What is expected>
Reproduce the CASIE forum thread below word for word, from "CyberAttack Sensing and" up to and including "in advance. Cheers.".

Passage provided>
Ebiquity / CASIE

CyberAttack Sensing and Information Extraction
64 stars 22 forks source link

Can't find content.nostop.label and .content.json #8

Closed nansunsun closed 3 years ago

nansunsun commented 4 years ago

Does anyone know about how to get content.nostop.label and .content.json or .ner.json which are for train and test input? Thanks in advance. Cheers.

josephKhoury95 commented 3 years ago

Any update on this? Any help is highly appreciated. Thank you.

HuangZhenyang commented 3 years ago

I am stuck on this too. I don't know what data is like in the file “content.nostop.label”. Any ideas? Thx.

josephKhoury95 commented 3 years ago

I am stuck on this too. I don't know what data is like in the file “content.nostop.label”. Any ideas? Thx.

I invite you to check a helper code here for Inside, Outside, Beginning (IOB) tagging format and linguistic annotations using spaCy library for the CASIE corpus. [CASIE work is cited in the repository].

HuangZhenyang commented 3 years ago

@josephKhoury95 OK, I'll check that. Thank you so much, you are so nice. :D

Atleastihaveme commented 3 years ago

I am stuck on this too. I don't know what data is like in the file “content.nostop.label”. Any ideas? Thx.

I invite you to check a helper code here for Inside, Outside, Beginning (IOB) tagging format and linguistic annotations using spaCy library for the CASIE corpus. [CASIE work is cited in the repository].

Thx! How can I get the file with content.nostop.label and .content.json by [helper code]?And Would you know what is the trainfile and testfile of CASIE?Any help is highly appreciated. Thank you!

josephKhoury95 commented 3 years ago

Thx! How can I get the file with content.nostop.label and .content.json by [helper code]?And Would you know what is the trainfile and testfile of CASIE?Any help is highly appreciated. Thank you!

@Atleastihaveme, I gave up the provided code. I ended up using CASIE corpus only and annotated the corpus using the helper code. Then, I trained a CRF and a Bidirectional LSTM with CRF on my own.

Atleastihaveme commented 3 years ago

Thx! How can I get the file with content.nostop.label and .content.json by [helper code]?And Would you know what is the trainfile and testfile of CASIE?Any help is highly appreciated. Thank you!

@Atleastihaveme, I gave up the provided code. I ended up using CASIE corpus only and annotated the corpus using the helper code. Then, I trained a CRF and a Bidirectional LSTM with CRF on my own.

Thank you so much, you are so nice!Could you please share your code with me? I' m studying this now,and can't find useful resourse. I will be appreciate of it very much!

josephKhoury95 commented 3 years ago

Thank you so much, you are so nice!Could you please share your code with me? I' m studying this now,and can't find useful resourse. I will be appreciate of it very much!

Data>
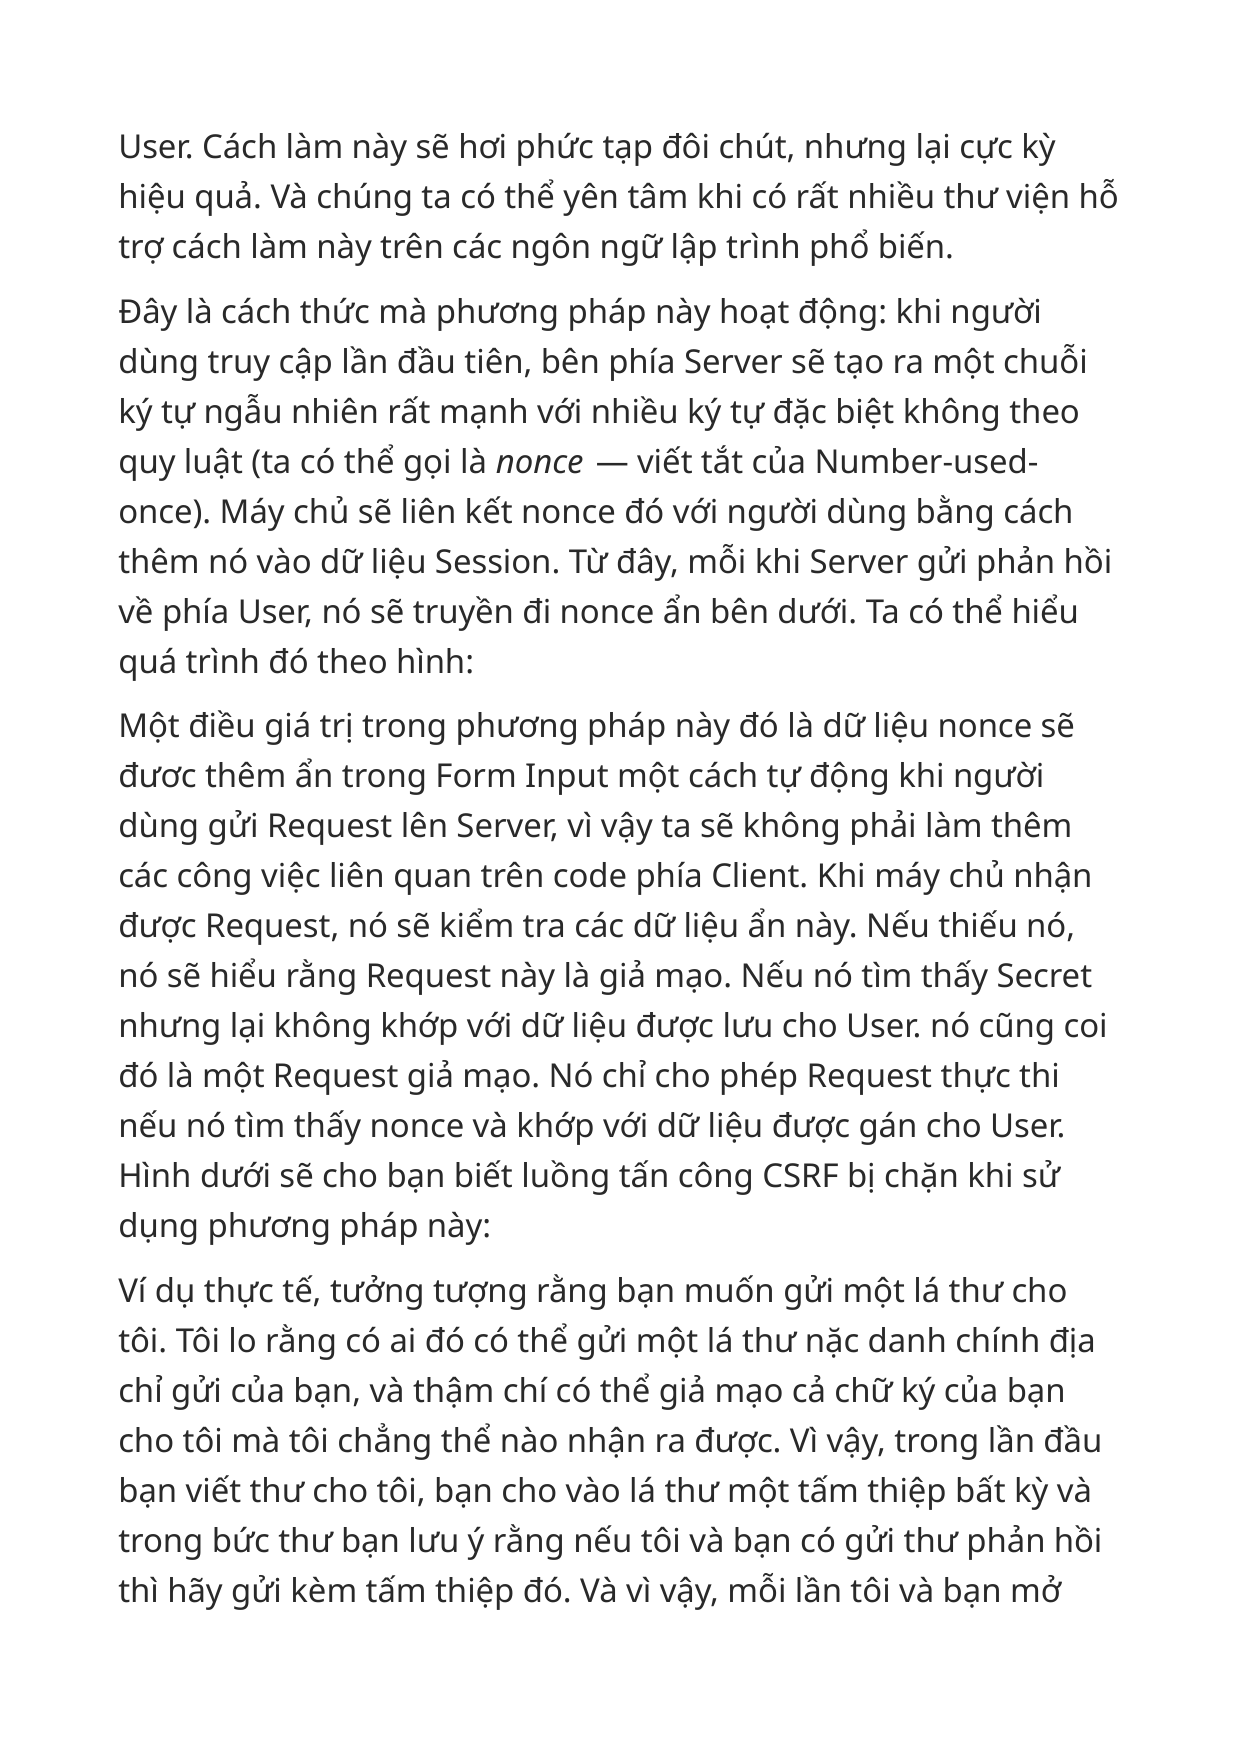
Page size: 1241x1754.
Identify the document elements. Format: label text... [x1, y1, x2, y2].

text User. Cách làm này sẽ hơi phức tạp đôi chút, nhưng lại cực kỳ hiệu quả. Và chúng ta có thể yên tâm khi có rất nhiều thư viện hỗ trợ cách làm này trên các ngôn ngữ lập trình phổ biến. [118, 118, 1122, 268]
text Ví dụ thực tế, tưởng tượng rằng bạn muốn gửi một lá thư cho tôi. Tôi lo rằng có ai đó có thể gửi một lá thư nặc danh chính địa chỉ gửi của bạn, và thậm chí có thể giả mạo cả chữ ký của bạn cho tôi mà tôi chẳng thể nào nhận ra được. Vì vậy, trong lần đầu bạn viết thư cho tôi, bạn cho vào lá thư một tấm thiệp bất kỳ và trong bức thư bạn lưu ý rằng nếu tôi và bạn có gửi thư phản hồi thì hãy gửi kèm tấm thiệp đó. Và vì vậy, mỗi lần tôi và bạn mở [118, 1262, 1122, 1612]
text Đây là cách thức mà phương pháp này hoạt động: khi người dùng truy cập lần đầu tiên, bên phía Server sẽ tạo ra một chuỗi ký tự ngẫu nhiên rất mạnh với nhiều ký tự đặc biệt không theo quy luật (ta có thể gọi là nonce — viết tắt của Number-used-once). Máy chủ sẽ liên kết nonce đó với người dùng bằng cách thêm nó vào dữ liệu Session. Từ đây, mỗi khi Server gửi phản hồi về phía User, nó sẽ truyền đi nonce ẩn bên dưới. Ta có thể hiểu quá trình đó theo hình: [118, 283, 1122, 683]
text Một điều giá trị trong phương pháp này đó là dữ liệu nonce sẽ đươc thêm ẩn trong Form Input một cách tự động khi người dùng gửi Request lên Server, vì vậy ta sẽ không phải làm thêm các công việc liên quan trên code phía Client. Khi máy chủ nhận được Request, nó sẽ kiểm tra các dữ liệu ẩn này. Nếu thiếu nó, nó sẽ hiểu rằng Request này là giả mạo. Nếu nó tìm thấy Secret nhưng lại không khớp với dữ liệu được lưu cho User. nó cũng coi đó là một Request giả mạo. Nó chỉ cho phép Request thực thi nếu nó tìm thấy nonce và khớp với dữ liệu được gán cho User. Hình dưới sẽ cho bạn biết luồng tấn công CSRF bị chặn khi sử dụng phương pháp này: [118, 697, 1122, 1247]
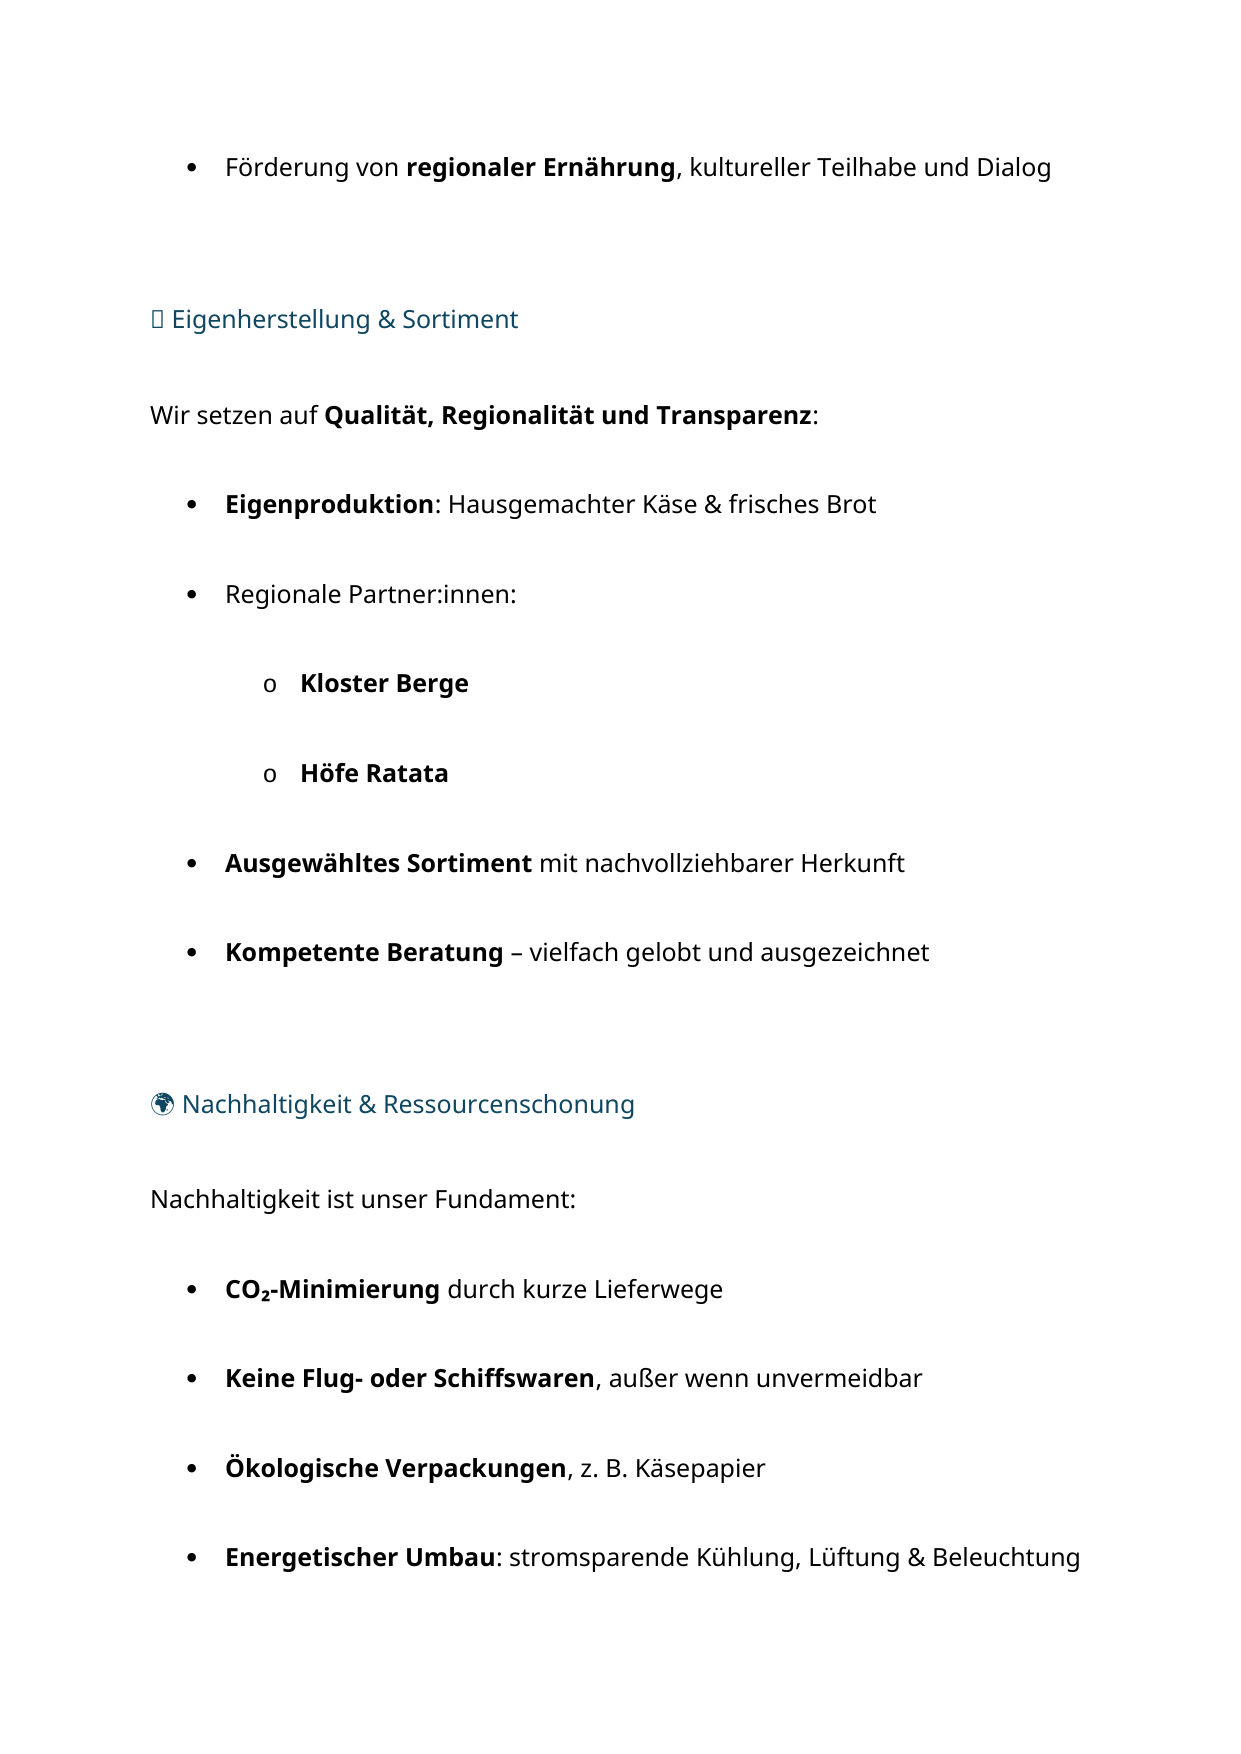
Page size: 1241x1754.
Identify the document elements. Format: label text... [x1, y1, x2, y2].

The output>
CyberAttack Sensing and Information Extraction
64 stars 22 forks source link

Can't find content.nostop.label and .content.json #8

Closed nansunsun closed 3 years ago

nansunsun commented 4 years ago

Does anyone know about how to get content.nostop.label and .content.json or .ner.json which are for train and test input? Thanks in advance. Cheers.